The research will produce knowledge about how to prevent at-risk youth from joining gangs and reduce delinquency among active gang members. It will evaluate a modification of Functional Family Therapy (FFT), a model program from the Blueprints for Healthy Youth Development initiative. This modification, FFT-G, was developed in an earlier phase of the research. A randomized trial testing this adaptation is currently underway with funding from Smith Richardson Foundation. The long-term goal is the designation of FFT-G as a national Blueprint Model Program for a new and especially high-risk population, members of street gangs, thus providing the first known evidence-based program (EBP) for such youth. In addition to scholarly articles and presentations about the project, this research will produce a program model that is ready for broad dissemination, an existing dissemination mechanism, and a model for how public agencies can fund EBPs using existing funding streams. Given recent estimates that more than 782,000 gang members reside in the U.S., this product is expected to have a large impact on community uptake of the model.
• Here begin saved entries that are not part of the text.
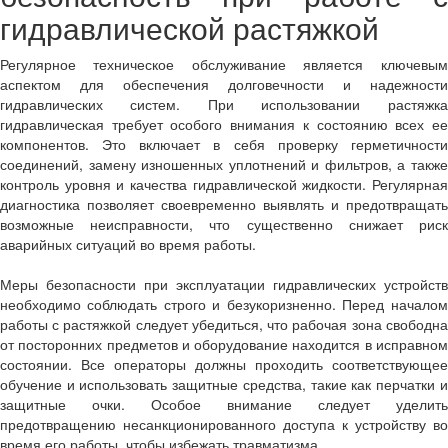
гидравлической растяжкой
Регулярное техническое обслуживание является ключевым
аспектом для обеспечения долговечности и надежности
гидравлических систем. При использовании растяжка
гидравлическая требует особого внимания к состоянию всех ее
компонентов. Это включает в себя проверку герметичности
соединений, замену изношенных уплотнений и фильтров, а также
контроль уровня и качества гидравлической жидкости. Регулярная
диагностика позволяет своевременно выявлять и предотвращать
возможные неисправности, что существенно снижает риск
аварийных ситуаций во время работы.
Меры безопасности при эксплуатации гидравлических устройств
необходимо соблюдать строго и безукоризненно. Перед началом
работы с растяжкой следует убедиться, что рабочая зона свободна
от посторонних предметов и оборудование находится в исправном
состоянии. Все операторы должны проходить соответствующее
обучение и использовать защитные средства, такие как перчатки и
защитные очки. Особое внимание следует уделить
предотвращению несанкционированного доступа к устройству во
время его работы, чтобы избежать травматизма.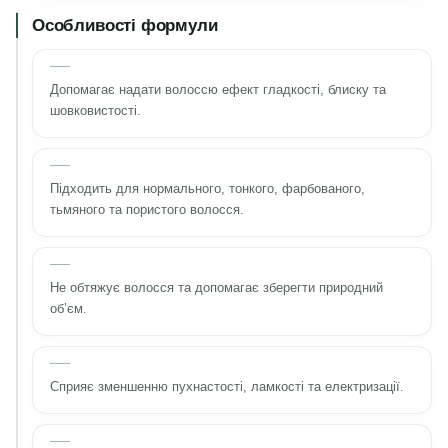
Особливості формули
Допомагає надати волоссю ефект гладкості, блиску та
шовковистості.
Підходить для нормального, тонкого, фарбованого,
тьмяного та пористого волосся.
Не обтяжує волосся та допомагає зберегти природний
об’єм.
Сприяє зменшенню пухнастості, ламкості та електризації.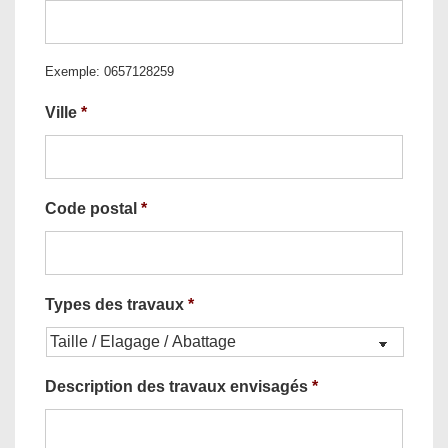
Exemple: 0657128259
Ville
*
Code postal
*
Types des travaux
*
Description des travaux envisagés
*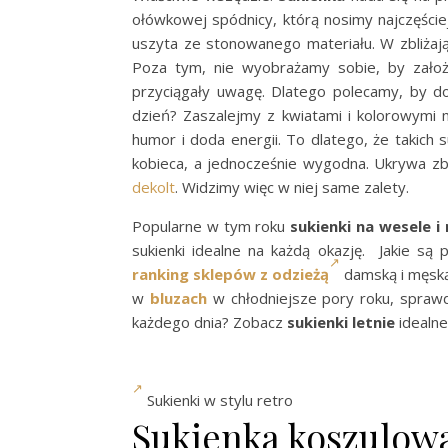
ołówkowej spódnicy, którą nosimy najczęście
uszyta ze stonowanego materiału. W zbliżają
Poza tym, nie wyobrażamy sobie, by założ
przyciągały uwagę. Dlatego polecamy, by do
dzień? Zaszalejmy z kwiatami i kolorowymi 
humor i doda energii. To dlatego, że takich
kobieca, a jednocześnie wygodna. Ukrywa z
dekolt
. Widzimy więc w niej same zalety.
Popularne w tym roku
sukienki na wesele i 
sukienki idealne na każdą okazję. Jakie są 
ranking sklepów z odzieżą
damską i męską
w
bluzach
w chłodniejsze pory roku, spraw
każdego dnia? Zobacz
sukienki letnie
idealn
Sukienki w stylu retro
Sukienka koszulowa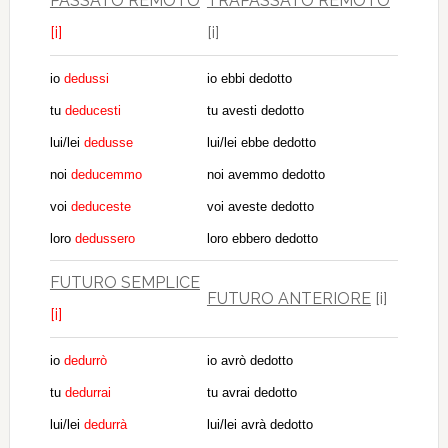
PASSATO REMOTO
TRAPASSATO REMOTO
[i]
[i]
io
dedussi
io ebbi dedotto
tu
deducesti
tu avesti dedotto
lui/lei
dedusse
lui/lei ebbe dedotto
noi
deducemmo
noi avemmo dedotto
voi
deduceste
voi aveste dedotto
loro
dedussero
loro ebbero dedotto
FUTURO SEMPLICE
FUTURO ANTERIORE
[i]
[i]
io
dedurrò
io avrò dedotto
tu
dedurrai
tu avrai dedotto
lui/lei
dedurrà
lui/lei avrà dedotto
Approximately 200 adjudicated males age 11-17 who reside in inner city Philadelphia neighborhoods with high gang prevalence and are gang members or at high risk for joining a gang will be court-ordered to receive family therapy. These subjects are then randomly assigned to receive FFT-G (treatment) or another family therapy typically used by the court (control). Treatment lasts 5 to 6 months. Participating youths and their care-givers complete interviews prior to random assignment and at 6 months post-randomization, and data from court and public assistance records are obtained. Interviews assess criminal activity, involvement in gangs, and several targeted risk factors that contribute to these poor outcomes. A process evaluation documents program implementation as well as costs for both the FFT-G and control groups.